Louisette a souvent hurlé à Bigeard : "Vous n’êtes pas un homme si vous ne m’achevez pas".

Et lui répondait : "Pas encore, pas encore !".

Elle ne doit sa survie qu’à un médecin militaire qui la découvrit fin décembre 1957. Il la fit transporter dans un hôpital où elle échappa à ses tortionnaires. C’est cet homme qu’elle voulait retrouver au moyen de son récit dans Le Monde pour pouvoir lui dire merci.

Aujourd’hui encore, à plus de 60 ans, Louisette souffre des séquelles physiques et psychiques des mauvais traitements qui lui ont été infligés.

Son récit a été à l’origine d’un flot de courriers de lecteurs et d’articles dans de nombreux médias français ; parmi ceux-ci, le témoignage d’un autre combattant du FLN - Noui M’Hidi Abdelkader - arrêté à Paris en 1958, incarcéré et torturé à Versailles ; ce qui confirme que la torture était également pratiquée en France.

A la suite de ces révélations, Massu, qui s’est vanté de s’être administrée lui-même la "gégène" (générateur d’électricité utilisé pour la torture) a reconnu que "la torture avait été généralisée en Algérie" et "institutionnalisée avec la création du Centre de coordination interarmées (CCI) et des Dispositifs opérationnels de protection (DOP)". Il affirme toutefois qu’il n’y a "jamais été directement mêlé".

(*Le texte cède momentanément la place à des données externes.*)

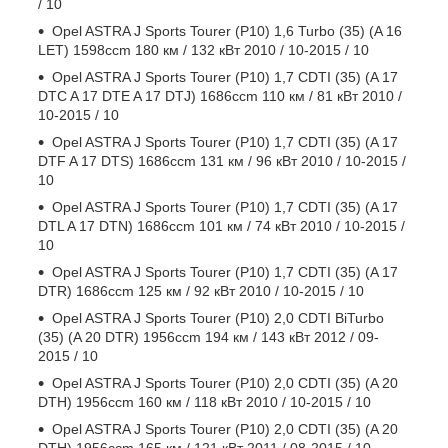
/ 10
Opel ASTRA J Sports Tourer (P10) 1,6 Turbo (35) (A 16
LET) 1598ccm 180 км / 132 кВт 2010 / 10-2015 / 10
Opel ASTRA J Sports Tourer (P10) 1,7 CDTI (35) (A 17
DTC A 17 DTE A 17 DTJ) 1686ccm 110 км / 81 кВт 2010 /
10-2015 / 10
Opel ASTRA J Sports Tourer (P10) 1,7 CDTI (35) (A 17
DTF A 17 DTS) 1686ccm 131 км / 96 кВт 2010 / 10-2015 /
10
Opel ASTRA J Sports Tourer (P10) 1,7 CDTI (35) (A 17
DTL A 17 DTN) 1686ccm 101 км / 74 кВт 2010 / 10-2015 /
10
Opel ASTRA J Sports Tourer (P10) 1,7 CDTI (35) (A 17
DTR) 1686ccm 125 км / 92 кВт 2010 / 10-2015 / 10
Opel ASTRA J Sports Tourer (P10) 2,0 CDTI BiTurbo
(35) (A 20 DTR) 1956ccm 194 км / 143 кВт 2012 / 09-
2015 / 10
Opel ASTRA J Sports Tourer (P10) 2,0 CDTI (35) (A 20
DTH) 1956ccm 160 км / 118 кВт 2010 / 10-2015 / 10
Opel ASTRA J Sports Tourer (P10) 2,0 CDTI (35) (A 20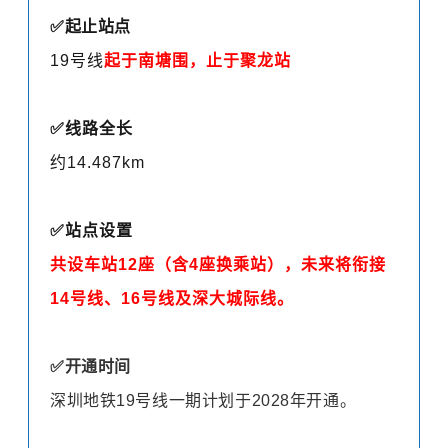
✅起止站点
19号线
起于南塘围，止于聚龙站
✅
线路全长
约14.487km
✅站点设置
共设车站12座
（含4座换乘站），未来将衔接
14号线、16号线及深大城际线。
✅开通时间
深圳地铁19号线一期计划于2028年开通。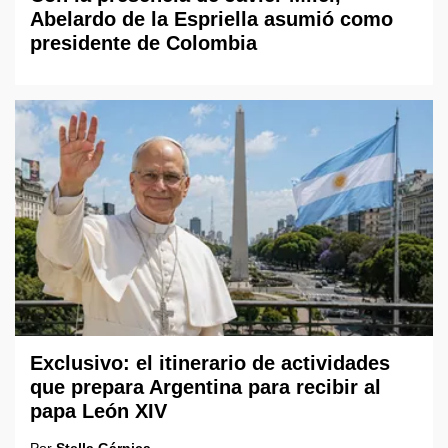
Abelardo de la Espriella asumió como
presidente de Colombia
Exclusivo: el itinerario de actividades
que prepara Argentina para recibir al
papa León XIV
Por
Stella Gárnica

Même ligne de défense de Bigeard, pour qui la torture a été un "mal nécessaire", mais qui dément l’avoir pratiquée lui-même.

"Les crevettes de Bigeard"

Cette expression désigne les personnes qui ont été exécutées illégalement durant la guerre d’Algérie en étant jetées depuis un hélicoptère en mer Méditerranée, les pieds coulés dans une bassine de ciment.

Ministre et député de la République

En 1975, Bigeard - devenu général quatre étoiles - est nommé secrétaire d’Etat à la Défense par Giscard d’Estaing ; par la suite, et durant dix ans, il demeure un politicien actif, s’employant à se faire élire député UDF de la Meurthe-et-Moselle.

A l’annonce de la mort de son tortionnaire, Louisette Ighilahriz, a déclaré : "Chez nous, le nom de Marcel Bigeard est synonyme de mort et de torture. Il aurait pu libérer sa conscience avant de mourir. J’en suis profondément déçue, malade".